Depuis l’intervention du Gouverneur de la Banque centrale devant la Commission de législation générale à l’ARP lundi dernier, la crise de la liquidité des banques fait la une de tous les sites d’information.
La crise, elle existait déjà
Le traitement de la question est digne d’une grande première, alors que c’est loin d’être le cas. Tous les indicateurs économiques montraient que cette crise existait depuis une bonne période, elle vient juste de s’aggraver. Ci-après quelques-uns de ces indicateurs.
Il y a d’abord le montant collecté par l’Etat, sous forme de BTA (bons du trésor assimilables) et de BTCT (bons du trésor à court terme), depuis le début de l’année. Sur 700 millions de dinars demandés jusqu’à la fin du mois d’avril 2019, seul 278,2 millions de dinars ont été collectés.

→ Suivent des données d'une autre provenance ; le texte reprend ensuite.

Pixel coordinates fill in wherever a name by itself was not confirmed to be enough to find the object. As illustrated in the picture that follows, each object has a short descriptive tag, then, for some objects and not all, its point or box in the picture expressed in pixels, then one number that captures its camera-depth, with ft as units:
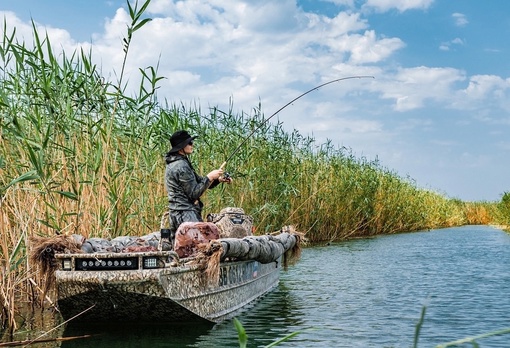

Pour les BTCT, la pression a été forte avec la levée de 313,7 millions de dinars. Il ne faut pas oublier que ce mois a connu le remboursement d’une ligne de BTA importante de près de 360 millions de dinars, après un succès en demi-teinte pour l’adjudication d’échange réalisée le 26 février 2019.
Il y a aussi les difficultés que les compagnies de leasing sont en train de trouver pour clôturer leurs emprunts obligataires. Le dernier exemple en date est l’emprunt obligataire d’Hannibal Lease qui n’a pu collecter que 15,5 millions de dinars sur un minimum visé de 30 millions de dinars. Cela s’ajoute aux énormes difficultés que rencontrent toutes les entreprises cotées dans le cadre des opérations d’augmentation de capital, un sujet qu’on a déjà soulevé depuis quelques semaines.
Enfin, il suffit de jeter un coup d’œil sur l’encours d’actif géré par les OPCVM pour s’apercevoir qu’il a fondu en 2019, en perdant 217,3 millions de dinars en quatre mois seulement. Les entreprises sont en train d’utiliser leurs épargnes pour combler le manque de liquidité.
Un défi pour les banques
Mais comment en est-on arrivé là ? Trois principaux facteurs ont contribué à cette situation.
Primo, nous sommes en train de payer le prix des années précédentes durant lesquelles le taux d’intérêt réel était négatif. Les agents économiques faisaient un arbitrage puisque les taux d’intérêt étaient inférieurs au niveau auquel ils devraient se situer et que le dinar était plus fort que sa valeur réelle. Du coup, et avec la hausse des coûts de production, les entreprises préféraient importer au lieu de produire. Résultat : le déséquilibre que nous voyons aujourd’hui dans la balance extérieure et une utilisation massive des ressources en devises et de la liquidité.
Secundo, les entreprises publiques qui disposaient auparavant d’un matelas de liquidité qui permettait même à l’Etat d’avoir des ressources en cas de besoin, se sont transformées en demandeuses de financement. Près de 20% du refinancement assuré par la BCT est orienté vers ces entités. Sans des plans de restructuration sérieux, ce fardeau va continuer avec des conséquences encore plus graves.
Enfin, la décision de la BCT d’instaurer ce ratio Crédits/Dépôts de 120% donne désormais ses effets. Selon les indicateurs d’activité du premier trimestre 2019, l’encours de crédits des banques a baissé de 150 millions de dinars alors qu’il avait progressé de plus de 1 milliard de dinars durant la même période en 2018.
Le régulateur savait bien qu’on allait arriver à cette situation, mais il cherchait à sortir de ce cercle vicieux dans lequel le pays s’est enfermé. Les banques doivent innover pour collecter des dépôts sans compter sur le refinancement de la BCT. La crise est donc loin d’être terminée.